JCPS town halls on proposed start time changes begin tonight

January 29th, 2019 by Phillip Sitter in Local News

Larry Linthacum, Jefferson City Public Schools superintendent

Photo by News Tribune /News Tribune.

Jefferson City Public Schools is having two town hall meetings this week — the first one is tonight — on proposed school start time changes, and the Boys & Girls Club of Jefferson City said that it, too, would be affected by any changes that could alter demand for after school child care.

JCPS is considering how to better synchronize its school start times to have all elementary buildings start at one time and all secondary buildings at another, one hour apart. District officials have said the change would save up to about $500,000 annually in bus transportation costs, and might help alleviate some existing busing issues and new route challenges presented by having to accommodate Capital City High School this coming fall.

The school district's two town hall meetings for the community to discuss proposed start time changes are 6 p.m. today at Lewis & Clark Middle School; and 5 p.m.
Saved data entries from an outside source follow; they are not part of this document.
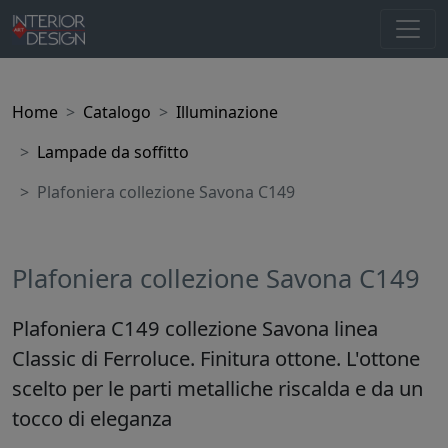
Home
Catalogo
Illuminazione
Lampade da soffitto
Plafoniera collezione Savona C149
Plafoniera collezione Savona C149
Plafoniera C149 collezione Savona linea
Classic di Ferroluce. Finitura ottone. L'ottone
scelto per le parti metalliche riscalda e da un
tocco di eleganza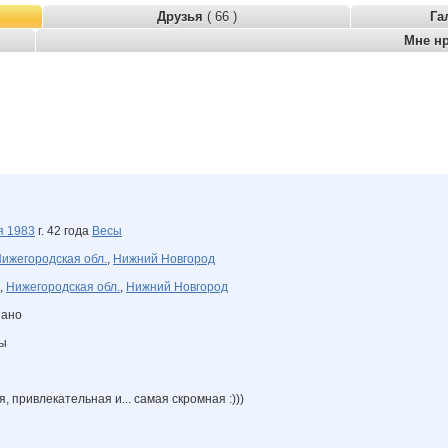
Друзья
( 66 )
Га
Мне н
ря
1983
г. 42 года
Весы
ижегородская обл.
,
Нижний Новгород
,
Нижегородская обл.
,
Нижний Новгород
зано
ны
, привлекательная и... самая скромная :)))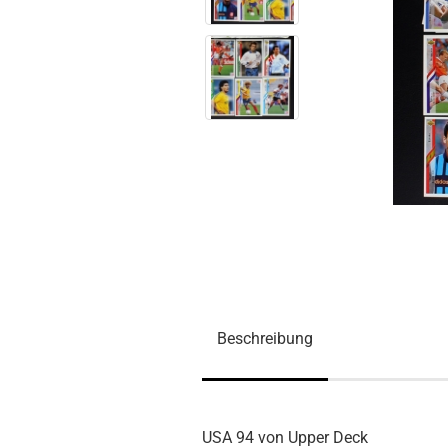
Beschreibung
USA 94 von Upper Deck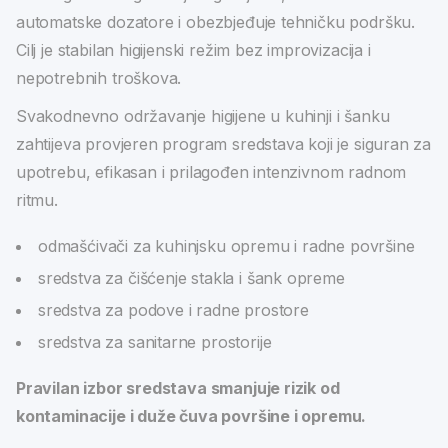
automatske dozatore i obezbjeđuje tehničku podršku.
Cilj je stabilan higijenski režim bez improvizacija i
nepotrebnih troškova.
Svakodnevno održavanje higijene u kuhinji i šanku
zahtijeva provjeren program sredstava koji je siguran za
upotrebu, efikasan i prilagođen intenzivnom radnom
ritmu.
odmašćivači za kuhinjsku opremu i radne površine
sredstva za čišćenje stakla i šank opreme
sredstva za podove i radne prostore
sredstva za sanitarne prostorije
Pravilan izbor sredstava smanjuje rizik od
kontaminacije i duže čuva površine i opremu.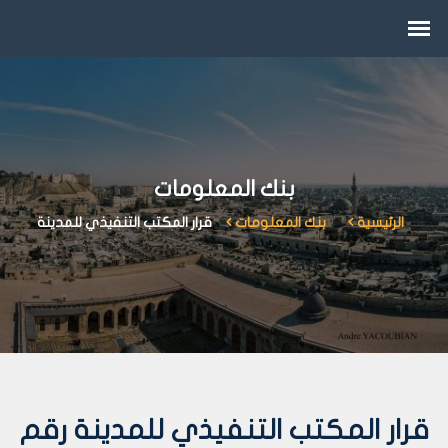
بنك المعلومات
الرئيسية
بنك المعلومات
قرار المكتب التنفيذي للمدينة
قرار المكتب التنفيذي للمدينة رقم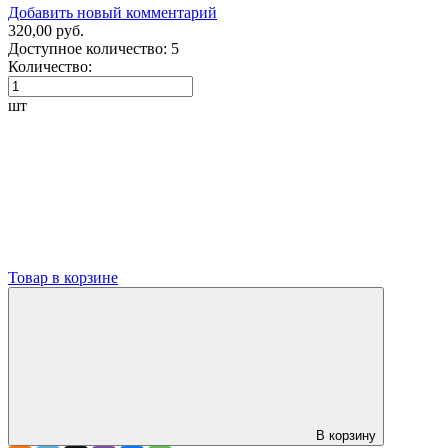
Добавить новый комментарий
320,00 руб.
Доступное количество:
5
Количество:
шт
Товар в корзине
В корзину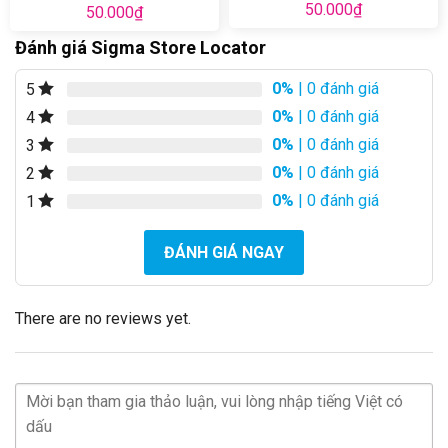
50.000
₫
50.000
₫
Đánh giá Sigma Store Locator
0%
| 0 đánh giá
5
0%
| 0 đánh giá
4
0%
| 0 đánh giá
3
0%
| 0 đánh giá
2
0%
| 0 đánh giá
1
ĐÁNH GIÁ NGAY
There are no reviews yet.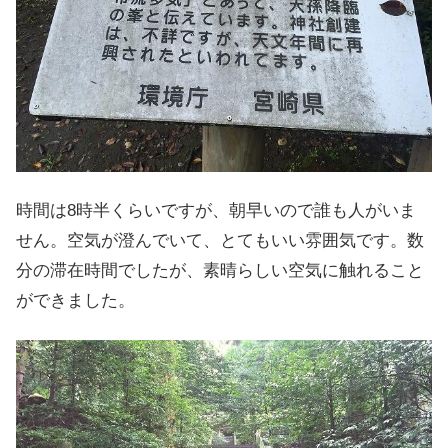
時間は8時半くらいですが、朝早いので誰も人がいま
せん。空気が澄んでいて、とてもいい雰囲気です。数
分の滞在時間でしたが、素晴らしい空気に触れること
ができました。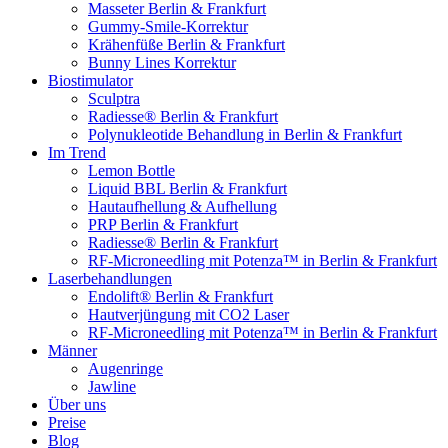
Masseter Berlin & Frankfurt
Gummy-Smile-Korrektur
Krähenfüße Berlin & Frankfurt
Bunny Lines Korrektur
Biostimulator
Sculptra
Radiesse® Berlin & Frankfurt
Polynukleotide Behandlung in Berlin & Frankfurt
Im Trend
Lemon Bottle
Liquid BBL Berlin & Frankfurt
Hautaufhellung & Aufhellung
PRP Berlin & Frankfurt
Radiesse® Berlin & Frankfurt
RF-Microneedling mit Potenza™ in Berlin & Frankfurt
Laserbehandlungen
Endolift® Berlin & Frankfurt
Hautverjüngung mit CO2 Laser
RF-Microneedling mit Potenza™ in Berlin & Frankfurt
Männer
Augenringe
Jawline
Über uns
Preise
Blog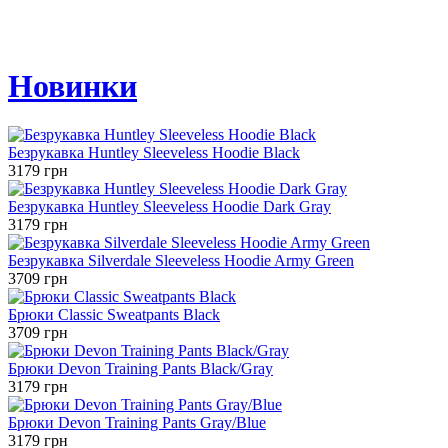
Новинки
Безрукавка Huntley Sleeveless Hoodie Black
3179 грн
Безрукавка Huntley Sleeveless Hoodie Dark Gray
3179 грн
Безрукавка Silverdale Sleeveless Hoodie Army Green
3709 грн
Брюки Classic Sweatpants Black
3709 грн
Брюки Devon Training Pants Black/Gray
3179 грн
Брюки Devon Training Pants Gray/Blue
3179 грн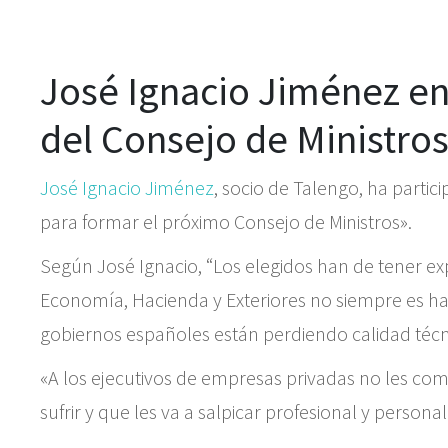
José Ignacio Jiménez en 
del Consejo de Ministro
José Ignacio Jiménez
, socio de Talengo, ha partic
para formar el próximo Consejo de Ministros».
Según José Ignacio, “Los elegidos han de tener expe
Economía, Hacienda y Exteriores no siempre es hab
gobiernos españoles están perdiendo calidad técni
«A los ejecutivos de empresas privadas no les co
sufrir y que les va a salpicar profesional y perso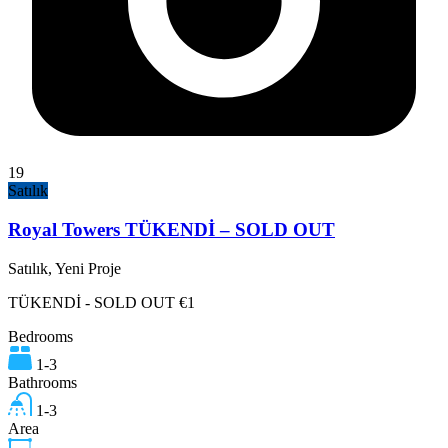
19
Satılık
Royal Towers TÜKENDİ – SOLD OUT
Satılık, Yeni Proje
TÜKENDİ - SOLD OUT €1
Bedrooms
1-3
Bathrooms
1-3
Area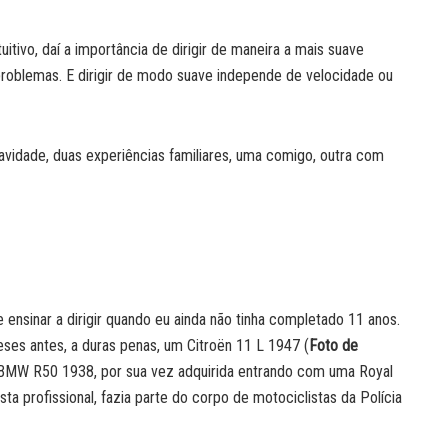
tivo, daí a importância de dirigir de maneira a mais suave
r problemas. E dirigir de modo suave independe de velocidade ou
avidade, duas experiências familiares, uma comigo, outra com
ensinar a dirigir quando eu ainda não tinha completado 11 anos.
eses antes, a duras penas, um Citroën 11 L 1947 (
Foto de
 BMW R50 1938, por sua vez adquirida entrando com uma Royal
sta profissional, fazia parte do corpo de motociclistas da Polícia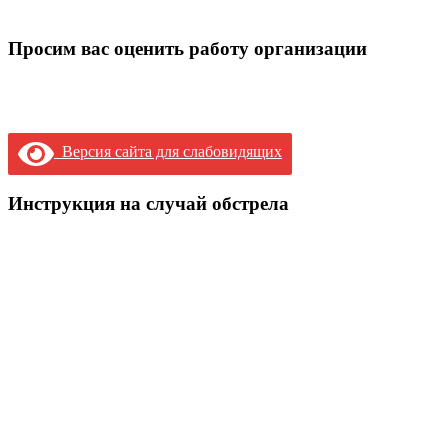
Просим вас оценить работу организации
Версия сайта для слабовидящих
Инструкция на случай обстрела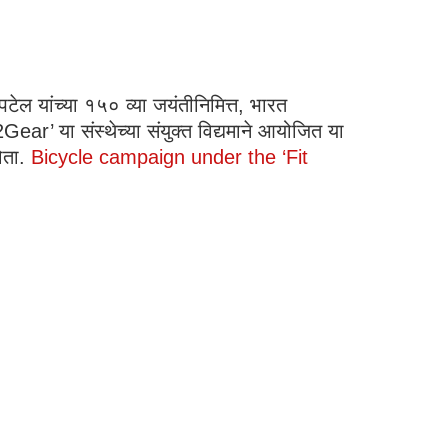
टेल यांच्या १५० व्या जयंतीनिमित्त, भारत
ear’ या संस्थेच्या संयुक्त विद्यमाने आयोजित या
ोता.
Bicycle campaign under the ‘Fit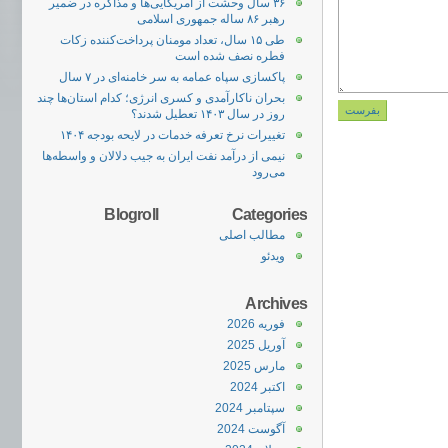
۳۶ سال وحشت از آمریکایی‌ها و مذاکره در ضمیر
رهبر ۸۶ ساله جمهوری اسلامی
طی ۱۵ سال، تعداد مومنان پرداخت‌کننده زکات
فطره نصف شده است
پاکسازی سپاه عمامه به سر خامنه‌‌ای در ۷ سال
بحران ناکارآمدی و کسری انرژی؛ کدام استان‌ها چند
روز در سال ۱۴۰۳ تعطیل شدند؟
تغییرات نرخ تعرفه خدمات در لایحه بودجه ۱۴۰۴
نیمی از درآمد نفت ایران به جیب دلالان و واسطه‌ها
می‌رود
Blogroll
Categories
مطالب اصلی
ویدئو
Archives
فوریه 2026
آوریل 2025
مارس 2025
اکتبر 2024
سپتامبر 2024
آگوست 2024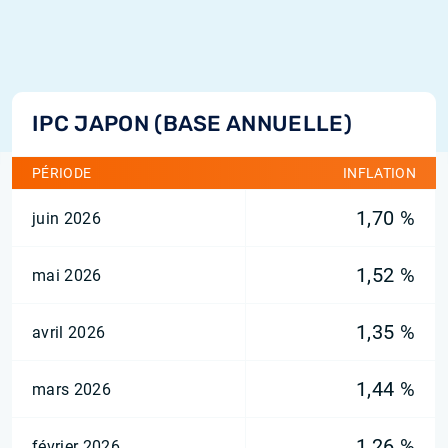
IPC JAPON (BASE ANNUELLE)
PÉRIODE
INFLATION
1,70 %
juin 2026
1,52 %
mai 2026
1,35 %
avril 2026
1,44 %
mars 2026
1,26 %
février 2026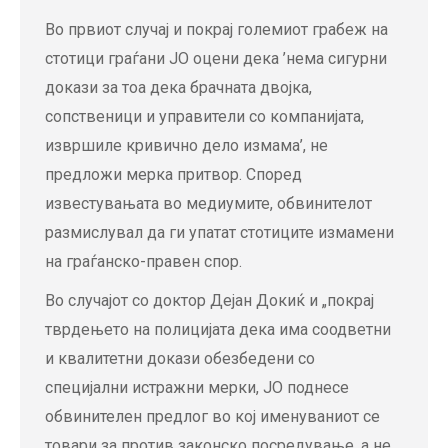
Во првиот случај и покрај големиот грабеж на
стотици граѓани JO оцени дека ’нема сигурни
докази за тоа дека брачната двојка,
сопственици и управители со компанијата,
извршиле кривично дело измама’, не
предложи мерка притвор. Според
известувањата во медиумите, обвинителот
размислувал да ги упатат стотиците измамени
на граѓанско-правен спор.
Во случајот со доктор Дејан Докиќ и „покрај
тврдењето на полицијата дека има соодветни
и квалитетни докази обезбедени со
специјални истражни мерки, ЈО поднесе
обвинителен предлог во кој именуваниот се
товари за против законско посредување, а не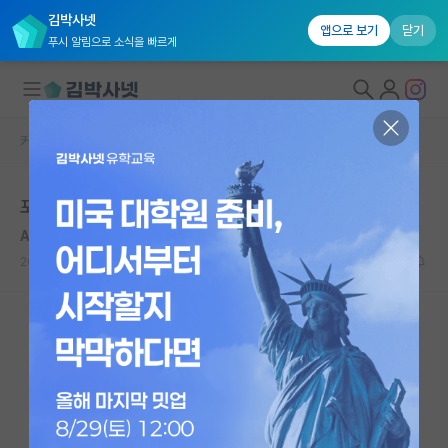
김박사넷
앱으로 보기
닫기
푸시 알림으로 소식을 빠르게
커뮤니티 홈
자유 게시판(아무개랩)
대학원생 모집
포스텍 컨택과 서류
국내대학원 정보
Arthur Kornberg
연구실&오픈랩
2020.12.26
5
6242
커뮤니티
커뮤니티 홈
전체글보기
베스트 게시판
IF 명예의전당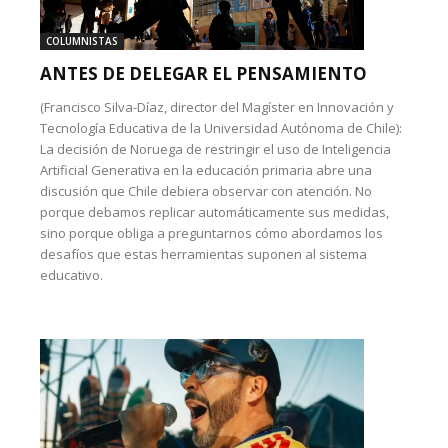
COLUMNISTAS
ANTES DE DELEGAR EL PENSAMIENTO
(Francisco Silva-Díaz, director del Magíster en Innovación y
Tecnología Educativa de la Universidad Autónoma de Chile):
La decisión de Noruega de restringir el uso de Inteligencia
Artificial Generativa en la educación primaria abre una
discusión que Chile debiera observar con atención. No
porque debamos replicar automáticamente sus medidas,
sino porque obliga a preguntarnos cómo abordamos los
desafíos que estas herramientas suponen al sistema
educativo.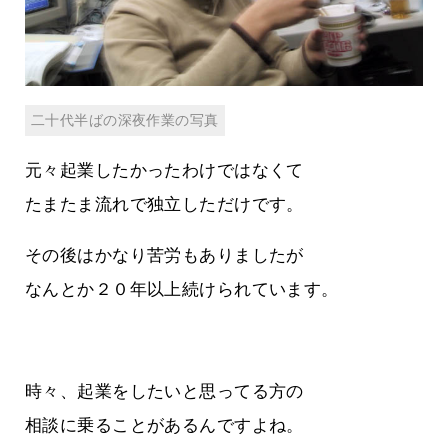
二十代半ばの深夜作業の写真
元々起業したかったわけではなくて
たまたま流れで独立しただけです。
その後はかなり苦労もありましたが
なんとか２０年以上続けられています。
時々、起業をしたいと思ってる方の
相談に乗ることがあるんですよね。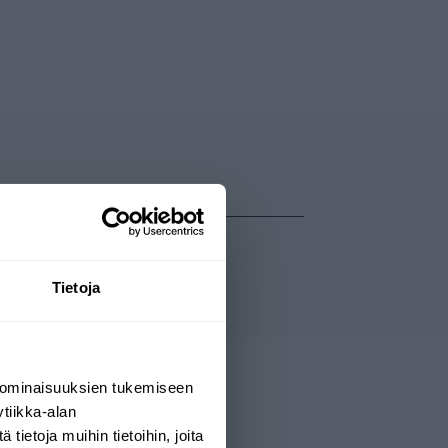
Tietoja
 ominaisuuksien tukemiseen
tiikka-alan
ietoja muihin tietoihin, joita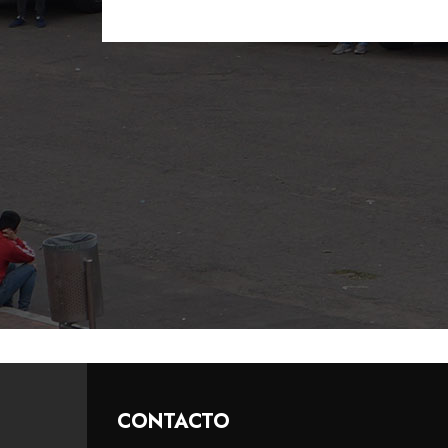
CONTACTO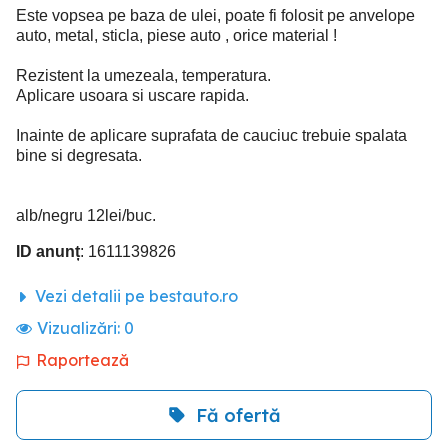
Este vopsea pe baza de ulei, poate fi folosit pe anvelope
auto, metal, sticla, piese auto , orice material !
Rezistent la umezeala, temperatura.
Aplicare usoara si uscare rapida.
Inainte de aplicare suprafata de cauciuc trebuie spalata
bine si degresata.
alb/negru 12lei/buc.
ID anunț
: 1611139826
Vezi detalii pe bestauto.ro
Vizualizări:
0
Raportează
Fă ofertă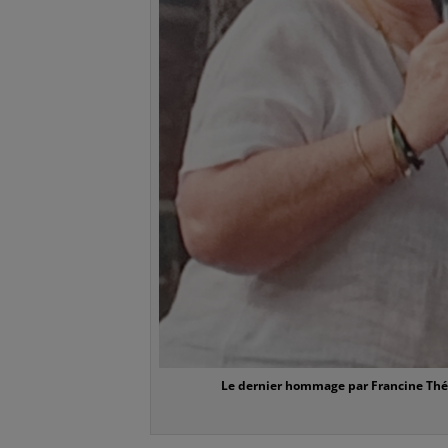
Le dernier hommage par Francine 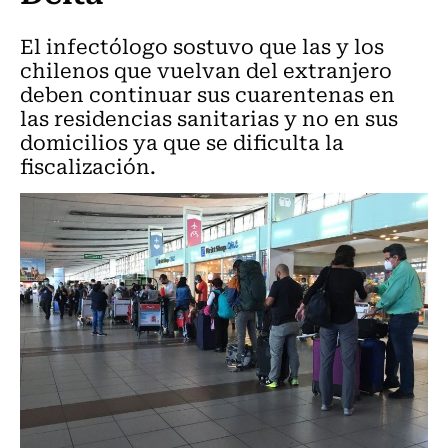
El infectólogo sostuvo que las y los
chilenos que vuelvan del extranjero
deben continuar sus cuarentenas en
las residencias sanitarias y no en sus
domicilios ya que se dificulta la
fiscalización.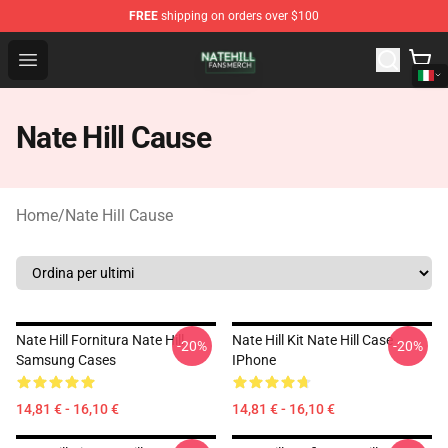
FREE
shipping on orders over $100
Nate Hill Shop - Official Nate Hill Merchandise Store
Open menu
Nate Hill Cause
Home
/
Nate Hill Cause
Nate Hill Fornitura Nate Hill
Nate Hill Kit Nate Hill Case
-20%
-20%
Samsung Cases
IPhone
14,81 € - 16,10 €
14,81 € - 16,10 €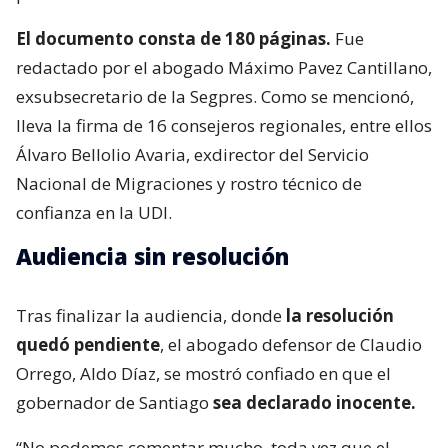
El documento consta de 180 páginas.
Fue
redactado por el abogado Máximo Pavez Cantillano,
exsubsecretario de la Segpres. Como se mencionó,
lleva la firma de 16 consejeros regionales, entre ellos
Álvaro Bellolio Avaria, exdirector del Servicio
Nacional de Migraciones y rostro técnico de
confianza en la UDI.
Audiencia sin resolución
Tras finalizar la audiencia, donde
la resolución
quedó pendiente
, el abogado defensor de Claudio
Orrego, Aldo Díaz, se mostró confiado en que el
gobernador de Santiago
sea declarado inocente.
“No podemos comentar mucho, toda vez que el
Thursday at Thomas Jefferson Middle School.

One option would be to have all elementary students start school an hour earlier than middle and high school students and have secondary students start closer to 9 a.m., to take advantage of what research shows — older students do better in school with later start times.

JCPS is aware, though, that this could mean families who currently rely on older siblings to babysit younger children after school would no longer be able to do that because the older siblings would be getting out of school an hour after the elementary students.

The district said earlier this month that it does not keep track of how many students rely on older siblings for after-school care.

Jefferson City YMCA's Y-Care program also said earlier this month that an increase in demand for after-school child care could present challenges in facility space and staffing needs — especially given most school sites where the Y offers its care program are at full capacity after school.

"The hurdle is how many of our secondary students are going home and taking care of their elementary siblings. I think we need to get a grasp on that number," Stephanie Johnson said Jan. 25. Johnson is the executive director of the Boys & Girls Club of Jefferson City, a candidate for a seat on the JCPS Board of Education in the coming April election and a mother of children in the school district.

Johnson said she agrees research reveals that older children do better later in the day, and vice versa for younger children, but added that parents should be reached out to through surveys or other ways to determine how many families might be affected by proposed changes.

In terms of the Boys & Girls Club's own capacity to expand for any increased demand for after-school care, "we would have to get a new facility, not necessarily build one, but see if we could partner with a church or community center," Johnson said.

She added the Club would also have to go to its board of directors and determine what the financial impacts would be and from where any needed income would come.